After the war, Munk returned to Warsaw and joined the reopened Faculty of Architecture at the Warsaw University of Technology. Because of poor health he left the university and later studied law at Warsaw University. Finally he moved to Łódź, where he joined the Łódź Film and Theatre School. He graduated in 1951 and started working as a cameraman for the Polska Kronika Filmowa (Polish Film Chronicle). In this period Munk finished several short films and documents. In 1948 he joined the Polish United Workers' Party, but in 1952 was expelled for "blameworthy behaviour".

==Work==
In 1956 he finished Man on the Tracks (Człowiek na torze), one of the most important Polish films of the 1950s. The following year he started giving lectures at his alma mater. In 1957 he finished Eroica, a set of two film novels on the Polish idea of heroism and virtue. In 1960 Munk finished his third film, Bad Luck (Zezowate szczęście), a tragicomical story of a Polish everyman who always finds himself in the wrong place and in the wrong time.

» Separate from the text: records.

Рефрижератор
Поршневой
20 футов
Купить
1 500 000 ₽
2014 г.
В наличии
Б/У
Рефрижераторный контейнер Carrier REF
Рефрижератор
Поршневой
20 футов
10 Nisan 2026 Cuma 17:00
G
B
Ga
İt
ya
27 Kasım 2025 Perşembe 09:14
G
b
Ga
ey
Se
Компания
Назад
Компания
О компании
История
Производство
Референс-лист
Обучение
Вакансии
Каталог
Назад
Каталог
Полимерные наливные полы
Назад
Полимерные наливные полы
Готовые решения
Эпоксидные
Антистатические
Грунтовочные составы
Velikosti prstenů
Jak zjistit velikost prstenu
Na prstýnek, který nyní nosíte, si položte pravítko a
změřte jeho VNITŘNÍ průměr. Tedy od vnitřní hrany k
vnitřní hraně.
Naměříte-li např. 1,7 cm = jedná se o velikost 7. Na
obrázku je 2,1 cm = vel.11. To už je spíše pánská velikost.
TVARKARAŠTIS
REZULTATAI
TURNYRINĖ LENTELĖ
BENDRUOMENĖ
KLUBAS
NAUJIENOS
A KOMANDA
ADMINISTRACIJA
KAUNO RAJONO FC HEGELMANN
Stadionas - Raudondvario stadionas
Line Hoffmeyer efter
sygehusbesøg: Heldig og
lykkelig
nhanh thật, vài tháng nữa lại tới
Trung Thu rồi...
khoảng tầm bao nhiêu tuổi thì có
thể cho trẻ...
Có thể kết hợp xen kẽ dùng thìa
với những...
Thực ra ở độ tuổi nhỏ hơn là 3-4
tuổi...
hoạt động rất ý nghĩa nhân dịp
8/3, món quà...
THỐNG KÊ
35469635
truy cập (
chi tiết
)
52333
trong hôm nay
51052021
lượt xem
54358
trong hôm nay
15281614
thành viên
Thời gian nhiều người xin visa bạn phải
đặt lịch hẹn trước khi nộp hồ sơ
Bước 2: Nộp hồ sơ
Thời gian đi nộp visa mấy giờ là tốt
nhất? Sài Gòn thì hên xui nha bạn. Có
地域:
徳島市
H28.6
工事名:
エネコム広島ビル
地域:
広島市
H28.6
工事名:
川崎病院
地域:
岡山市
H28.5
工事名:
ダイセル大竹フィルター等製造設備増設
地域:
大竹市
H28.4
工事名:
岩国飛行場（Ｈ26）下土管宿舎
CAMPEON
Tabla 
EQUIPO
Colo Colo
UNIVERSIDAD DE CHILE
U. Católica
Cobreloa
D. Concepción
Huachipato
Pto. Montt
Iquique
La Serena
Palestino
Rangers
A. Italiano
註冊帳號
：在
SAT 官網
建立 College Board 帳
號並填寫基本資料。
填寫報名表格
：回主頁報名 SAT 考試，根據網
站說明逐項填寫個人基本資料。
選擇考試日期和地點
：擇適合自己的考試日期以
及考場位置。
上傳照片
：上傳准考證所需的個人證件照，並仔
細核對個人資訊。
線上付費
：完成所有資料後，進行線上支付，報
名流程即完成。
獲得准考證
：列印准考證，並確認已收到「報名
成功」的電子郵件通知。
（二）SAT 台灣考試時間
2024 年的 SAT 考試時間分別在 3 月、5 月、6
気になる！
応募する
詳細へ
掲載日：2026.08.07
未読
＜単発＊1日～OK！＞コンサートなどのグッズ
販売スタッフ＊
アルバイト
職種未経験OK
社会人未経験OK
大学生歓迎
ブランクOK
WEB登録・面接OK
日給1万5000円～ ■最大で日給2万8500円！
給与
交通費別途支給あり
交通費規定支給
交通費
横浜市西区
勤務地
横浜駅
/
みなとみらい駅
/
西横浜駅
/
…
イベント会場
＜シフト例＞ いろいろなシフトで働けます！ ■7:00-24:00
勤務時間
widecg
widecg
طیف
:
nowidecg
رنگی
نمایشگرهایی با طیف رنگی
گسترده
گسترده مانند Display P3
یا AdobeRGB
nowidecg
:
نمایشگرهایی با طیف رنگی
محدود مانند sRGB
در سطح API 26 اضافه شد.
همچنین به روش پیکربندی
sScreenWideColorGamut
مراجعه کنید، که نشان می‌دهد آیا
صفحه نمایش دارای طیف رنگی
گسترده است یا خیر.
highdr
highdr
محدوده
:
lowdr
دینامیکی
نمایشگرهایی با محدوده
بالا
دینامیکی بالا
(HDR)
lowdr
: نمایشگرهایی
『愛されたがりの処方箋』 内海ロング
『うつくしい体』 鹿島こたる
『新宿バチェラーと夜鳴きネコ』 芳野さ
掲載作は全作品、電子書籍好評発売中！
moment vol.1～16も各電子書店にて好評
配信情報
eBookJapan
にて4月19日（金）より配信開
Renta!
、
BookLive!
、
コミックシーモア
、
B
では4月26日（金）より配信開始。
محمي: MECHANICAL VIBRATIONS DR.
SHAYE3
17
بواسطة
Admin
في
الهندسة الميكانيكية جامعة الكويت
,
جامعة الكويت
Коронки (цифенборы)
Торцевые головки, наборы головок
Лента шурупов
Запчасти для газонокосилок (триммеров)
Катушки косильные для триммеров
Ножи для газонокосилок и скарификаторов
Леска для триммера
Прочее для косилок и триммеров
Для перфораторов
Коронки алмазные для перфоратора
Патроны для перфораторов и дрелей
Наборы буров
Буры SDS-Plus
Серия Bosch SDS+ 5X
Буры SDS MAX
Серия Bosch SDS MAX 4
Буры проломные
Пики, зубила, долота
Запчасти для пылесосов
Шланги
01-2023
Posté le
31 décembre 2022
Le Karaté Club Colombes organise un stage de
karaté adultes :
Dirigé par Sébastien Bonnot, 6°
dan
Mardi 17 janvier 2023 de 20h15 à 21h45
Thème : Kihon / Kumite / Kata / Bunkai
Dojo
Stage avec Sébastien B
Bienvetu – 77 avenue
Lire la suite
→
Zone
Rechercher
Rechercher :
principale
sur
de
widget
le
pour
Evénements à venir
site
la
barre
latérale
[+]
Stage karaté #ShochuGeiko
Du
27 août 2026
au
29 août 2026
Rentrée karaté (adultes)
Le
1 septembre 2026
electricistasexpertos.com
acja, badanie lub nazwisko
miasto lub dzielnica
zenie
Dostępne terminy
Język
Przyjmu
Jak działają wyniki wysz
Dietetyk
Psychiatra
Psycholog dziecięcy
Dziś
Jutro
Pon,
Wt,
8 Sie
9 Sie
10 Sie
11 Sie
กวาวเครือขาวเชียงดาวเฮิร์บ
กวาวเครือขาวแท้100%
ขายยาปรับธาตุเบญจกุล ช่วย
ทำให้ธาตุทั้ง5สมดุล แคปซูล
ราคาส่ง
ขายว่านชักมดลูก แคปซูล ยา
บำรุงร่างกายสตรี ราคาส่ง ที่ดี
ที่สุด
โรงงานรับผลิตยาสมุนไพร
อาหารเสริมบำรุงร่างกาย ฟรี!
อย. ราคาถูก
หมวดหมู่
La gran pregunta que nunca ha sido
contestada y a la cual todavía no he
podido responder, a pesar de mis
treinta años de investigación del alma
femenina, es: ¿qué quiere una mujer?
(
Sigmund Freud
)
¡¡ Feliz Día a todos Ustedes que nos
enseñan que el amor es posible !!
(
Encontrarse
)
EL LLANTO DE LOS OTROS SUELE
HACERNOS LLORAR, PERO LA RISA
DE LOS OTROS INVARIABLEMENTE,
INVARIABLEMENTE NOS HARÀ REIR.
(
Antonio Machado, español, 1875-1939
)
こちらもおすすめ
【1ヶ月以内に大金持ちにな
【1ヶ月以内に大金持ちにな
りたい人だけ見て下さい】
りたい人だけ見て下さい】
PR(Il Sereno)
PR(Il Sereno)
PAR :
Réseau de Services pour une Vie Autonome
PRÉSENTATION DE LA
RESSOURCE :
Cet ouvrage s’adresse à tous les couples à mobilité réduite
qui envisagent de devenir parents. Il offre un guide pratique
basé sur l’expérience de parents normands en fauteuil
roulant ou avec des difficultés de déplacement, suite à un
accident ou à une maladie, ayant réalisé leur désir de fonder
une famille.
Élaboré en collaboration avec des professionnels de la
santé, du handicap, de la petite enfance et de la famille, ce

Munk died in a car accident near Łowicz on 20 September 1961, while on his way home from the Auschwitz concentration camp where he was shooting Passenger (Pasażerka), released in its partially complete form in 1963.

Since 1965 the Łódź Film School awards the best debut with the Andrzej Munk Film Award. During the 2001 Biennale di Venezia a retrospective festival of his films was organized in Venice.